Federal judge declares DADT unconstitutional

by on September 10, 2010  •  In Constitutional law, Military

U.S. District Judge Virginia Phillips ruled late yesterday that the Don't Ask Don't Tell policy violates the liberty and expression rights of service members.  The opinion in Log Cabin Republicans v. U.S. declares that the intrusions into the private lives of personnel that are created by the policy do not advance the government's interest in national security and in fact undermine it, by diminishing morale and readiness. Judge Phillips also held that the policy is unnecessarily broad in the penalties on speech that result from it, citing examples from the trial record such as an Air Force officer whose private e/mail was read without his consent. 

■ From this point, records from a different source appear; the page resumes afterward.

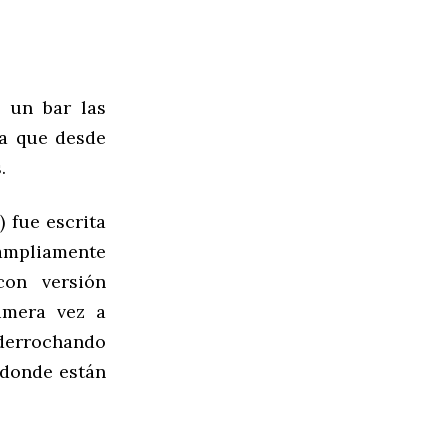
o un bar las
la que desde
.
) fue escrita
ampliamente
on versión
imera vez a
 derrochando
 donde están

The Justice Department defended the constitutionality of the statute but put on no witnesses during trial. It took the position that because plaintiffs were bringing a facial challenge – i.e. arguing that the law was unconstitutional in any possible application – that the court was limited to consideration of the text of the statute and its legislative history. Judge Phillips rejected that argument, holding that the evidence had to show that the law had "a plainly legitimate sweep" [quoting a 2008 Supreme Court decision] in order for a facial challenge to fail. And this standard, she ruled, was not met.

Because the government elected not to introduce any evidence, the opinion has the feel of the one in Perry v. Schwarzenegger: a lengthy analysis, based on a one-sided trial in which the defendant made the tactical choice to participate only minimally, choosing to seek vindication later by trying to persuade an appellate court that the trial judge was insufficiently deferential to majoritarian concerns. More broadly, it reflects a growing judicial skepticism toward anti-gay policies, especially from judges who live in regions where equality is commonplace.

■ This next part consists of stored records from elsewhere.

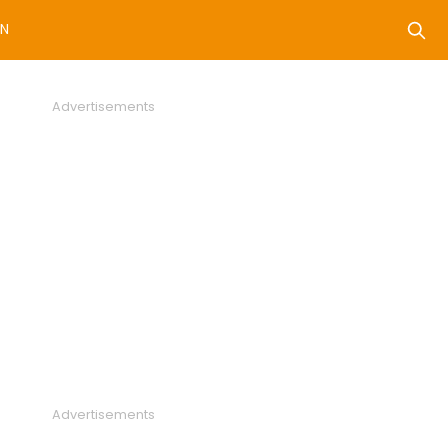
N
Advertisements
Advertisements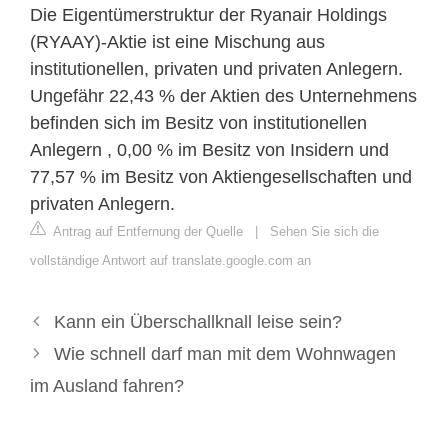
Die Eigentümerstruktur der Ryanair Holdings
(RYAAY)-Aktie ist eine Mischung aus
institutionellen, privaten und privaten Anlegern.
Ungefähr 22,43 % der Aktien des Unternehmens
befinden sich im Besitz von institutionellen
Anlegern , 0,00 % im Besitz von Insidern und
77,57 % im Besitz von Aktiengesellschaften und
privaten Anlegern.
Antrag auf Entfernung der Quelle
|
Sehen Sie sich die
vollständige Antwort auf translate.google.com an
Kann ein Überschallknall leise sein?
Wie schnell darf man mit dem Wohnwagen
im Ausland fahren?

Judge Phillips, who sits in Riverside, CA, indicated that she will issue an injunction against the policy. Plaintiffs have a week – until next Thursday the 16th – to submit a proposed injunction, and defendants have another week to file objections. The issue now becomes how broadly the order will reach – whether will it apply nation-wide. And, of course, also familiar from Perry, will be the question of whether the judge suspends enforcement of the injunction until after the appeals process has been completed.  If she doesn't, the Justice Department will seek – and probably get – a stay from the Ninth Circuit.

The decision couldn't come at a better time, given that advocates are pressuring the Senate to adopt the DADT repeal provision negotiated last spring. If you read the opinion, you'll see there's lots of ammunition in it for eliminating a horrible law.